Una volta fermato il mezzo per un controllo documentale, i due autisti non sono stati in grado di fornire alcuna giustificazione o bolla di accompagnamento per la merce trasportata. L’ispezione approfondita del vano di carico ha svelato un primo, ingente quantitativo di sigarette di contrabbando, abilmente occultato dietro bancali di prodotti alla rinfusa utilizzati come copertura per eludere eventuali ispezioni superficiali.
Il blitz nel deposito e il sequestro di circa 600mila pacchetti
La scoperta sul tir ha spinto le Fiamme Gialle a estendere immediatamente le operazioni al capannone da cui il mezzo era appena uscito. All’interno del deposito, i finanzieri hanno rinvenuto ulteriori pallet carichi di tabacchi pronti per la distribuzione.
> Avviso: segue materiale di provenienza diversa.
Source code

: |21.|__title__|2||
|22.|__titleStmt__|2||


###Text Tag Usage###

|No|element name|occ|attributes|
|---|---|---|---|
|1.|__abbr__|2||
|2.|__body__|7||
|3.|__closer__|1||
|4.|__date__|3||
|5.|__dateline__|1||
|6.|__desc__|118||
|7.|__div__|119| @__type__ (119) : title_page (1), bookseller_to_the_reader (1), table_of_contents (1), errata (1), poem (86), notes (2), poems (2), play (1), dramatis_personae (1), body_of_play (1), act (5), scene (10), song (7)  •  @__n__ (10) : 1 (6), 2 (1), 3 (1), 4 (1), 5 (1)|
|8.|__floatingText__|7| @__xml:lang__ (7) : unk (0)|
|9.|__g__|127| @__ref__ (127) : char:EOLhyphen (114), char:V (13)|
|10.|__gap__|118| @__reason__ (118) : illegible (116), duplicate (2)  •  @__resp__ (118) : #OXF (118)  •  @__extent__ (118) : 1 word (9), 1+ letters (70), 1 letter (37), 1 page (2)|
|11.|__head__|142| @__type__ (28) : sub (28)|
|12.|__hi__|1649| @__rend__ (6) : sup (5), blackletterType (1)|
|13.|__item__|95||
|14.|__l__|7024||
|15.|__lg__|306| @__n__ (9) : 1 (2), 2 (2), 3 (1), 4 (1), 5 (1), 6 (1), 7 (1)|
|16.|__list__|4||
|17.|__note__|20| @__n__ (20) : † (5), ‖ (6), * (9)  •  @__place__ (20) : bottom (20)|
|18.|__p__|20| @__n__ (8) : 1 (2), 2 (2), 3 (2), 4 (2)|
Complessivamente, il sequestro ammonta a circa 12 tonnellate di sigarette, corrispondenti a ben 588.000 pacchetti riconducibili ai noti marchi “Philip Morris” e “Marlboro”. Oltre al tabacco, l’operazione ha permesso di recuperare oltre 5 milioni di accessori da fumo, tra cui filtri e cartine, verosimilmente destinati al confezionamento o alla vendita correlata al prodotto illecito.
Si tratta di uno dei sequestri più rilevanti effettuati nell’area metropolitana negli ultimi tempi, che ha sottratto alla criminalità un carico pronto a inondare le strade della Capitale.
Sei arresti in flagranza e il trasferimento a Rebibbia
Nel corso del blitz, oltre ai due autisti del mezzo pesante, sono state identificate e fermate altre quattro persone presenti all’interno del capannone mentre erano intente a movimentare la merce.
Su disposizione del Pubblico Ministero di turno presso la Procura della Repubblica di Tivoli, tutti e sei i soggetti coinvolti sono stati tratti in arresto in flagranza di reato con l’accusa di contrabbando di tabacchi lavorati esteri.
Dopo le procedure di rito, gli indagati sono stati trasferiti presso la casa circondariale di Rebibbia a Roma. Le attività investigative proseguono ora per risalire alla filiera di approvvigionamento internazionale e per individuare i reali proprietari del deposito e i destinatari finali della merce.
Un danno milionario per l’erario e i rischi per la salute
L’operazione ha un impatto economico e sociale di rilievo. Secondo le stime dei periti della Guardia di Finanza, la vendita al dettaglio del materiale sequestrato avrebbe garantito un profitto illecito fino a 2 milioni di euro.
Sotto il profilo fiscale, il danno per lo Stato è enorme: il mancato gettito per l’erario è stato calcolato in oltre 2,5 milioni di euro tra accise non versate, IVA e diritti doganali.
Oltre al danno economico e alla distorsione del mercato legale, l’azione dei militari ha evitato che prodotti spesso privi dei controlli sanitari obbligatori finissero nelle mani dei consumatori, con gravi rischi per la salute pubblica.